As a 13-year-old, Brigitte Murdock remembers standing in one line while her mother and brother stood in two separate lines. When their wait was over, the Murdock family received their rationed portions of food.
For nearly a year, supplies delivered by American planes sustained more than 2 million people in post-World War II West Berlin. In response to the Soviet blockade of land routes into the besieged city, the United States began a massive airlift of food, water and medicine.
When stores ran out of butter, the West Berliners received margarine, Murdock relates. When the supply of margarine was depleted, it was replaced with lard.
“We never had lard in our lives,” she says, “but when you’re hungry you’ll eat anything.”
She also recalls the handmade miniature parachutes delivering sweet treats from the Candy Bomber.
In the KUED-produced film, “The Candy Bomber” — airing Thursday, Dec. 5, at 8:30 p.m. with encores Sunday, Dec. 8, at 4 p.m. and Tuesday, Dec. 10 at 8:30 p.m. — the story of Garland, Utah, native Gail “Hal” Halvorsen is retold. The uplifting documentary also relates the importance of the Berlin Airlift and the magnanimous efforts of the Allied forces that prompted Halvorsen’s act of charity that grew exponentially.
During this time of uncertainty and deprivation, Western Allied pilots dropped 23 tons of candy for West Berlin children — but also 2 million tons of supplies to prevent starvation of a defeated enemy.

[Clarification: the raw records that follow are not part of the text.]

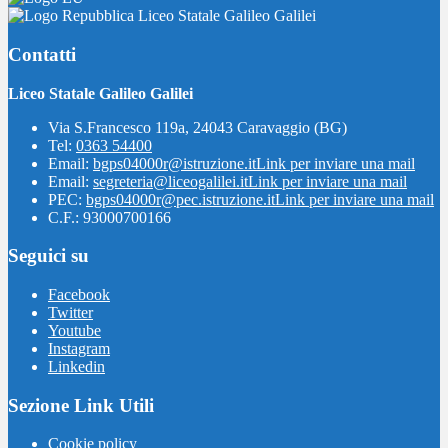
Liceo Statale Galileo Galilei
Contatti
Liceo Statale Galileo Galilei
Via S.Francesco 119a, 24043 Caravaggio (BG)
Tel:
0363 54400
Email:
bgps04000r@istruzione.it
Link per inviare una mail
Email:
segreteria@liceogalilei.it
Link per inviare una mail
PEC:
bgps04000r@pec.istruzione.it
Link per inviare una mail
C.F.: 93000700166
Seguici su
Facebook
Twitter
Youtube
Instagram
Linkedin
Sezione Link Utili
Cookie policy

Halvorsen is interviewed to relate the story he has told many times before, but the magnificence of “The Candy Bomber” program are the accompanying accounts from Murdock and other grateful recipients of the Berlin Airlift.
Ninety tons of supplies were transported each day during the first week when the airlift began in June 1948. By the second week, the total reached 1,000 tons. The Communist press ridiculed the project, derisively referring to “the futile attempts of the Americans to save face and to maintain their untenable position in Berlin.”Comment on this story
Within one month, the airlift was succeeding. By April 1949, more cargo was airlifted than had previously been transported into the city by rail. Aircrews from the U.S. Air Force, British Royal Air Force, Royal Australian Air Force, Royal New Zealand Air Force and South African Air Force flew more than 200,000 flights, providing up to 4,700 tons of necessities daily.
Along with Halvorsen and Murdock, producer Elizabeth Searles was able to interview Halvorsen’s commander, Lt. Col. Guy B. Dunn, who had summoned the Candy Bomber pilot to his office. Instead of a reprimand, Dunn told Halvorsen, “Keep doing it!”
After a German reporter was hit in the head by a falling chocolate bar, a newspaper article about the candy’s unique delivery method was relayed around the world. And the response was enormous. Women’s clubs volunteered to contribute makeshift handkerchief parachutes. Students at a college in Massachusetts processed 18 tons of candy in seven months. The American Confectioners Association sent 600 pounds of candy by boat and rail.
The outpouring of charity that came to be known as Operations Little Vittles began when Halvorsen happened upon a crowd of children gathered at the end of Tempelhof Airport runway to watch the near-constant stream of aircraft. In a single gesture of goodwill, the young pilot dug into his pocket to find two sticks of Wrigley’s Doublemint gum.